Document excerpt:
▬▬▬

Sunday, December 05, 2010

Louisiana Gearing Up for Another Evolution Battle?

It looks like Louisiana school boards are looking to insert the "teach the controversy" nonsense into their classrooms. They're scheduled to have a debate on whether or note they need to balance their textbooks with "information questioning the theory of evolution."

*snrk*

This comes after the school board asked a review council to look over the textbook before approving it and weigh in. Fortunately, it looks like the team is at least somewhat qualified as there was an 8-4 vote to approve it by that council. Obviously the school board was looking for a different answer because they're still stalling to try to open up "debate" on the issue. This sounds reminiscent of the Kansas Evolution Hearings in which the school board flew in "experts" in Intelligent Design on the taxpayer's dime to tell the board what they'd already decided on.

Of course, the advisory council obviously has some scientifically illiterate fools on it.
State board member Dale Bayard said he plans to vote against the texts—which the state textbook-adoption committee overwhelmingly approved—and will urge his colleagues to join him.

“The textbooks in the life sciences that were proposed ... did not include all science that is currently available on the subject [of evolution],” he said, asserting that some findings “refuting” the theory have been ignored.
Additionally, the author did have to do the job of poor journalism and get quotes from someone completely unrelated to the discussion, talking to a Reverend from the 'Louisiana Family Forum, an advocacy group whose stated mission is to promote “biblical principles in the centers of influence”'.

Right. Because a reverend is an expert on what should be taught in science classes. And not to be satisfied with just trashing evolution, he went on to state he had "other issues such as global warming and “embryonic issues.”"

▬▬▬

Dataset records:

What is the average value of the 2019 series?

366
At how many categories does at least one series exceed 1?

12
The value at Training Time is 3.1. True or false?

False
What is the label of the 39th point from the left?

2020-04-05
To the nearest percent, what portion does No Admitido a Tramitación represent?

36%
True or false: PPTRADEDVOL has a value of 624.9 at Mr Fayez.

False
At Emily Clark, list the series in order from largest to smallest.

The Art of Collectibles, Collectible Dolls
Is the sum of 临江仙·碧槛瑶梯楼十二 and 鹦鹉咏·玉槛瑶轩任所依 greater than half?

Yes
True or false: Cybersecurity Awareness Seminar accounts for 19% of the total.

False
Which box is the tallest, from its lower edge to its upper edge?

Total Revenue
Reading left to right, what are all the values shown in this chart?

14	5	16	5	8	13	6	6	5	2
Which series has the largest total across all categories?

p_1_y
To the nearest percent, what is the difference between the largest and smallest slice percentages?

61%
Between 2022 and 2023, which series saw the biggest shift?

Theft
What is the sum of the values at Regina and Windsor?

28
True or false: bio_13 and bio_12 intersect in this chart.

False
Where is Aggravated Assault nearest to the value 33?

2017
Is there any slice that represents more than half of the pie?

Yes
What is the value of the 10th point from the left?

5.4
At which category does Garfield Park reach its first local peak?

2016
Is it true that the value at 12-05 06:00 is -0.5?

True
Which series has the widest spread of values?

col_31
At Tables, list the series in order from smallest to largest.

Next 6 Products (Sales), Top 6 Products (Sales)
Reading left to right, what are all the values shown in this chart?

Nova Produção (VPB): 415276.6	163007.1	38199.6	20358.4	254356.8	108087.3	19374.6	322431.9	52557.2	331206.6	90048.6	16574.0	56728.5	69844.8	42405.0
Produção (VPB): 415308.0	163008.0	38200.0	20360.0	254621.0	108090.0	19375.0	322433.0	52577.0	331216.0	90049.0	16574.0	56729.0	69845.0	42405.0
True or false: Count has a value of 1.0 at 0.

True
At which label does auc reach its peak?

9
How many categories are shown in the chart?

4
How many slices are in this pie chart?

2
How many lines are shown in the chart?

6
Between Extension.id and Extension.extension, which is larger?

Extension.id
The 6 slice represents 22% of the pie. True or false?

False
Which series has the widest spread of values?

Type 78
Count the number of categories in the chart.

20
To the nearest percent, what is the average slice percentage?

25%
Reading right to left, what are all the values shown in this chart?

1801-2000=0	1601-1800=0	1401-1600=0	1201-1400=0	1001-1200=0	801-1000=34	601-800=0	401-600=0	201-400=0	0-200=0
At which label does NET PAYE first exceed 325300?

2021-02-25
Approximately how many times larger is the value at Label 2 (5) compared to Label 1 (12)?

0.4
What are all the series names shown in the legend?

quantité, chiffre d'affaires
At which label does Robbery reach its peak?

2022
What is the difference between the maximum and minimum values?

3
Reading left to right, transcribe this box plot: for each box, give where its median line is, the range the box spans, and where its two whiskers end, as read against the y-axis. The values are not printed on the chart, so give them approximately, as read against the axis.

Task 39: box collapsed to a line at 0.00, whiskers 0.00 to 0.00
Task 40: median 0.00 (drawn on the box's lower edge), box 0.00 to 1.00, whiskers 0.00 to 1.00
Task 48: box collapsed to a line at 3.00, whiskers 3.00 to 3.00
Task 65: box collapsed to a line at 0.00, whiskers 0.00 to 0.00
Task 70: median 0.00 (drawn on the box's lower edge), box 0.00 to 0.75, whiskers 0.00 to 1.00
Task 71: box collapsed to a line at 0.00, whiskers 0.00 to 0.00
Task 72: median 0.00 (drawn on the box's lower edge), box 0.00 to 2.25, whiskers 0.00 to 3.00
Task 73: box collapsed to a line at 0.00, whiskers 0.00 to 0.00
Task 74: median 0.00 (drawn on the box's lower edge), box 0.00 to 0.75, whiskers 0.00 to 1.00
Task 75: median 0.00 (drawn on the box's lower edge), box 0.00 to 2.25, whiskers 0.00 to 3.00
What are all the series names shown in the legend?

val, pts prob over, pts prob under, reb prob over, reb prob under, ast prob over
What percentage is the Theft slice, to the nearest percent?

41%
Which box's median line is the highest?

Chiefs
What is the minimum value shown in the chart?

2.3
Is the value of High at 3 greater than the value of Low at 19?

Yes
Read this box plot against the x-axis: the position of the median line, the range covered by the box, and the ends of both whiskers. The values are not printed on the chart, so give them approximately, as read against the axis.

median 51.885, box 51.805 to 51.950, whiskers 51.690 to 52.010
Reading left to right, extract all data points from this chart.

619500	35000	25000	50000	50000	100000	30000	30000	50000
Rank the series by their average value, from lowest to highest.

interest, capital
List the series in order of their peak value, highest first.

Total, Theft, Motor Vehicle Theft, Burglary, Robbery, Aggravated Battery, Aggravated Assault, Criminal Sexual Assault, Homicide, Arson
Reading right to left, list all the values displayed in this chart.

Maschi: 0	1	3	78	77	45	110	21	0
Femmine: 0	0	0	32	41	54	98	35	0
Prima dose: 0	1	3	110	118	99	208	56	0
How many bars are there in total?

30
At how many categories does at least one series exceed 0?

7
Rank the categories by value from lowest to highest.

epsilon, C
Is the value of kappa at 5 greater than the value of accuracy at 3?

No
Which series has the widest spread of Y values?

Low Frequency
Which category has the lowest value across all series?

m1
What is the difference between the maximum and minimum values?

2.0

▬▬▬

What you need to do: Continue the blog post about the Louisiana evolution textbook debate, picking up right after its final sentence.

Expected answer:
Thanks for reminding us that this isn't just an attack on evolution. It's an attack on science.... being waged in our classrooms. It's disgusting.

4 comments:

Chet Twarog said...

I'd recommend they ALL read "God and Sex - What the Bible Really Says" by Michael Coogan, www.TwelveBooks.com.
Much to learn--basically, you can't really use the Bible since it (and the Lord God of Israel) changes its position, has opposite positions on lots of social issues.
Anyways, libraries have it if you don't want to buy.

PillowNaut said...

Meh. They invented the controversy, and hopefully they'll stew in it. I love how they tried to insist, "It has absolutely, positively nothing to do with creationism."

Right. That's about as convincing as Octomom saying she "doesn't like the spotlight."

Chet Twarog said...

I was just wondering, why is it that mostly everyone defers to the very limited Hebrew centric Genesis 1 and Genesis 2 "creation myths" without considering the hundreds of other "just so stories" of hundreds of other tribes, cultures, and civilizations?

Chet Twarog said...

I'd recommend they ALL read "God and Sex - What the Bible Really Says" by Michael Coogan, www.TwelveBooks.com.
Much to learn--basically, you can't really use the Bible since it (and the Lord God of Israel) changes its position, has opposite positions on lots of social issues.
Anyways, libraries have it if you don't want to buy.